LAKE TAHOE — Lake Tahoe dropped below its natural rim this week for the first time in five years as a result of a three-year dry spell.
“We have three consecutive below-average winters — you could argue we are in a drought cycle right now, but we are definitely in a dry spell,” said Bill Hauck, Truckee Meadows Water Authority senior water supply coordinator.
On Tuesday, the lake hit 6,222.93 feet before getting a boost to 6,223.05 due to this week's rainstorms. It was October 2004 the last time the lake dipped below its natural rim, which sits at 6,223 feet.
Local hydrologists expect that storms this week will help the lake's level — but not significantly.
“One single storm is not going to bring it up dramatically because the soil conditions are so dry and it's a short-duration storm,” said Chad Blanchard, chief hydrologist with the U.S. District Court Water Masters Office in Reno. “But anything that will help, we'll take it.”

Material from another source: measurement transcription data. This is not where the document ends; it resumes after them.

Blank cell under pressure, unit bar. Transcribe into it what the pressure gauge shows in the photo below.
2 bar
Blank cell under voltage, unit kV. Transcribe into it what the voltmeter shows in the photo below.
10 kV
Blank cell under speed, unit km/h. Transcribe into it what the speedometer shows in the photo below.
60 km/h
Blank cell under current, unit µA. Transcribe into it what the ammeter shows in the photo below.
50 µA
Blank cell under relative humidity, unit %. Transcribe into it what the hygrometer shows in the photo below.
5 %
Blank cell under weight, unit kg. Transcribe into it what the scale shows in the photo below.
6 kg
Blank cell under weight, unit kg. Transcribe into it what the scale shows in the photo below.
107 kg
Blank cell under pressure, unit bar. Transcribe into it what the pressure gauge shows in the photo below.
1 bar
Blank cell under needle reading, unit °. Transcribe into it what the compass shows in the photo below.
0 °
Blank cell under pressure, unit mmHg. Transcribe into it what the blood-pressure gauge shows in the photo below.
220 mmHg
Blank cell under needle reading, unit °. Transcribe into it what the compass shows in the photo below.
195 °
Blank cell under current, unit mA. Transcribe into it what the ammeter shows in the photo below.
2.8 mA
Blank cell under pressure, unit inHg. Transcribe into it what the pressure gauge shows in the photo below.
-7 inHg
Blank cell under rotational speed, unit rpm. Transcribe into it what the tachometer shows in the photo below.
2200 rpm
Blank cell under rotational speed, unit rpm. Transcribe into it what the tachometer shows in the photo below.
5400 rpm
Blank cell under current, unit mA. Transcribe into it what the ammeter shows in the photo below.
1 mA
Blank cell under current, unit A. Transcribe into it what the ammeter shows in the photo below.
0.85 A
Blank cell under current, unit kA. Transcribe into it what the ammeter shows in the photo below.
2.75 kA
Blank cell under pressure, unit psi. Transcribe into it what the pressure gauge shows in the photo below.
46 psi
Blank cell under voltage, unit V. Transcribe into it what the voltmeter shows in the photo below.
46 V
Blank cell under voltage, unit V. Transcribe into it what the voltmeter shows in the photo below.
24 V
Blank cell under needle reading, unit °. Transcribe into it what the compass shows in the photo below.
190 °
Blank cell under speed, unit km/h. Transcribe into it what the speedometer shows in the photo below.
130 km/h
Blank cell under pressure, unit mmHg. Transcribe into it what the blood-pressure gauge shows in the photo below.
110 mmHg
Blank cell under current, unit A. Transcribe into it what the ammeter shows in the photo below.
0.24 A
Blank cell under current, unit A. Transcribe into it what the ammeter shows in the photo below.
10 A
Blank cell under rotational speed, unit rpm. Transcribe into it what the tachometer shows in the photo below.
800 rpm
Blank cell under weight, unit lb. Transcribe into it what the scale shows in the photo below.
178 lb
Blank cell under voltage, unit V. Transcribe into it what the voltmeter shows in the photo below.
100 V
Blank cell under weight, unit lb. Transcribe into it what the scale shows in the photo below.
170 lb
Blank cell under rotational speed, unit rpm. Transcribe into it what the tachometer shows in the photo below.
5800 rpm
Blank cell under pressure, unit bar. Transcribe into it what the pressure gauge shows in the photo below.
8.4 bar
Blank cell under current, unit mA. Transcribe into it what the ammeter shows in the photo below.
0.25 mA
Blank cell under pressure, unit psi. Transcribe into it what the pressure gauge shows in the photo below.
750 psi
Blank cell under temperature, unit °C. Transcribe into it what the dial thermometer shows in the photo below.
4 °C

The lake is forecasted to rise about a tenth of a foot due to the storm, Blanchard said. A tenth of a foot of water in Lake Tahoe is equivalent to about 12,000 acre feet or enough water to fill a third of Boca Reservoir.
“The amount of water that comes into Lake Tahoe can be significant but the impact will be minimal because the surface area is so large,” Blanchard said. “You can get a huge amount of water and it will barely raise it.”
The lowest the lake's level has been is 6,220 feet in 1992 the highest level was in 1907 at 6,231 feet, according to TMWA records.
The second-worst drought in Tahoe's recorded history lasted from 1928 to 1935, and wasn't topped until the drought of 1987 to 1994.
After the drought ended in mid-1995, Tahoe saw its most dramatic rise, going from 6,221 feet in Oct. 1994 to almost 6,227 in July on 1995, according to TMWA records.
TMWA research shows it takes roughly two or three years of non-drought precipitation on average to refill the lake after a drought period.
When Tahoe falls below its natural rim, it limits the amount of water flowing into the Truckee River, Blanchard said. As a result, the water master's office must release reserves from reservoirs like Boca to keep up the required flow of water.
However, demand for water decreases this time of year because most of the agricultural water-needs have lessened, and people are watering their laws less, Hauck said.
Both agencies are keeping an eye on this winter's precipitation.
“This winter for us and the Truckee River is going to be key in shaping the water supply outlook for next summer,” Hauck said.